• [Data extracted from a collection]:
******************************
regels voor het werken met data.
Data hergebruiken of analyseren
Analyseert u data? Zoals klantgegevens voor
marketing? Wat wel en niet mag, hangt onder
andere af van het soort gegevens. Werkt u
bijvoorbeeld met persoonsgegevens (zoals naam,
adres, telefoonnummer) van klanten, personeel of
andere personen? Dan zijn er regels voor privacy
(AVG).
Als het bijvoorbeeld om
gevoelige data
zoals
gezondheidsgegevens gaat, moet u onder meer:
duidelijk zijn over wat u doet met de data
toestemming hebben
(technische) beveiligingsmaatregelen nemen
******************************
Using the entries above, determine how many lines include the string "regels" and write only that number.

• [Answer below]: 2